La conferma di Hegseth e il ruolo dello Stretto di Hormuz
Dall’altra parte del tavolo, o meglio da quello stesso palcoscenico fatto di comunicati e conferenze stampa, il segretario alla Difesa Pete Hegseth ha offerto una versione più rassicurante. “Il cessate il fuoco non è finito”, ha dichiarato il capo del Pentagono, precisando che – nonostante l’attacco iraniano a due navi militari statunitensi – la tregua “sta certamente tenendo”. Con una formula che mescola prudenza e determinazione, Hegseth ha aggiunto: “Mi aspettavo delle turbolenze”. La guerra, insomma, non si è arrestata del tutto, ma secondo Washington l’accordo regge ancora. Lo Stretto di Hormuz, però, resta il nodo cruciale: è lì che si gioca gran parte della partita. Una nave, secondo quanto ricostruito, è riuscita a passare il blocco proprio con l’aiuto degli Stati Uniti, mentre i prezzi del petrolio continuano a scendere – segnale inequivocabile di come i mercati leggano, almeno per ora, il conflitto come circoscritto.
Il “Project Freedom” e la condanna europea
Hegseth ha poi messo un punto fermo su ciò che molti osservatori avevano già intuito: l’iniziativa chiamata “Project Freedom”, lanciata dagli Stati Uniti, non va confusa con la gestione del cessate il fuoco. “Si tratta di un progetto separato e distinto”, ha spiegato. E su questa separazione, il segretario alla Difesa ha costruito buona parte del suo intervento, ribadendo che “il Presidente ha preso l’iniziativa perché c’era questa esigenza”. La sicurezza della navigazione sullo Stretto, ha aggiunto, è un desiderio espresso dal resto del mondo, e “quasi sempre è necessaria leadership americana”. Una leadership che, guarda caso, Trump ha dichiarato aver già seppellito: “Project Freedom è morto”, avrebbe affermato, anche se le agenzie riportano la frase con il condizionale della diretta. L’Unione Europea, dal canto suo, ha condannato senza mezzi termini gli attacchi nel Golfo, aggiungendo un’altra voce di dissenso al coro internazionale che guarda con crescente apprensione a quello Stretto.

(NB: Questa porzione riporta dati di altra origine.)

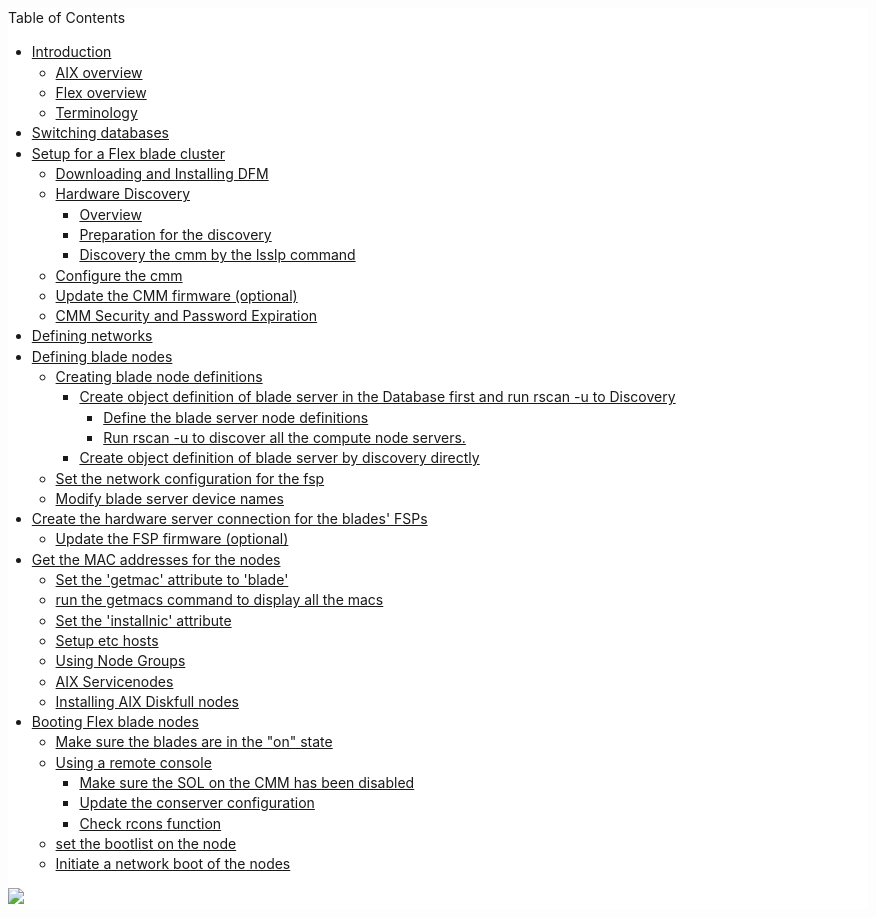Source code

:

Table of Contents

- [Introduction](#introduction)
  - [AIX overview](#aix-overview)
  - [Flex overview](#flex-overview)
  - [Terminology](#terminology)
- [Switching databases](#switching-databases)
- [Setup for a Flex blade cluster](#setup-for-a-flex-blade-cluster)
  - [Downloading and Installing DFM](#downloading-and-installing-dfm)
  - [Hardware Discovery](#hardware-discovery)
    - [Overview](#overview)
    - [Preparation for the discovery](#preparation-for-the-discovery)
    - [Discovery the cmm by the lsslp command](#discovery-the-cmm-by-the-lsslp-command)
  - [Configure the cmm](#configure-the-cmm)
  - [Update the CMM firmware (optional)](#update-the-cmm-firmware-optional)
  - [CMM Security and Password Expiration](#cmm-security-and-password-expiration)
- [Defining networks](#defining-networks)
- [Defining blade nodes](#defining-blade-nodes)
  - [Creating blade node definitions](#creating-blade-node-definitions)
    - [Create object definition of blade server in the Database first and run rscan -u to Discovery](#create-object-definition-of-blade-server-in-the-database-first-and-run-rscan--u-to-discovery)
      - [Define the blade server node definitions](#define-the-blade-server-node-definitions)
      - [Run rscan -u to discover all the compute node servers.](#run-rscan--u-to-discover-all-the-compute-node-servers)
    - [Create object definition of blade server by discovery directly](#create-object-definition-of-blade-server-by-discovery-directly)
  - [Set the network configuration for the fsp](#set-the-network-configuration-for-the-fsp)
  - [Modify blade server device names](#modify-blade-server-device-names)
- [Create the hardware server connection for the blades' FSPs](#create-the-hardware-server-connection-for-the-blades-fsps)
  - [Update the FSP firmware (optional)](#update-the-fsp-firmware-optional)
- [Get the MAC addresses for the nodes](#get-the-mac-addresses-for-the-nodes)
  - [Set the 'getmac' attribute to 'blade'](#set-the-getmac-attribute-to-blade)
  - [run the getmacs command to display all the macs](#run-the-getmacs-command-to-display-all-the-macs)
  - [Set the 'installnic' attribute](#set-the-installnic-attribute)
  - [Setup etc hosts](#setup-etc-hosts)
  - [Using Node Groups](#using-node-groups)
  - [AIX Servicenodes](#aix-servicenodes)
  - [Installing AIX Diskfull nodes](#installing-aix-diskfull-nodes)
- [Booting Flex blade nodes](#booting-flex-blade-nodes)
  - [Make sure the blades are in the "on" state](#make-sure-the-blades-are-in-the-on-state)
  - [Using a remote console](#using-a-remote-console)
    - [Make sure the SOL on the CMM has been disabled](#make-sure-the-sol-on-the-cmm-has-been-disabled)
    - [Update the conserver configuration](#update-the-conserver-configuration)
    - [Check rcons function](#check-rcons-function)
  - [set the bootlist on the node](#set-the-bootlist-on-the-node)
  - [Initiate a network boot of the nodes](#initiate-a-network-boot-of-the-nodes)



![](https://sourceforge.net/p/xcat/wiki/XCAT_Documentation/attachment/Official-xcat-doc.png)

Un equilibrio fragile tra attacchi e dichiarazioni
L’attacco iraniano alle due navi militari statunitensi avrebbe potuto far saltare ogni trattativa, eppure Hegseth insiste: “Il cessate il fuoco non è finito”. Una frase che ripete quasi come un mantra, forse per tenere in vita quella fiammella di tregua che altrimenti si spegnerebbe sotto il peso dei fatti. L’intelligence americana non ha dubbi: il programma nucleare di Teheran va avanti. E mentre l’Iran si difende diplomaticamente, gli Stati Uniti assicurano il passaggio in Hormuz a una nave – un gesto concreto che vale più di mille parole – e l’Europa condanna. Su tutto, aleggia lo scetticismo dello stesso Trump, il quale ammette di non sapere nemmeno se la tregua esista ancora. Un dubbio che, nella sessantasettesima giornata di guerra, suona come una sentenza.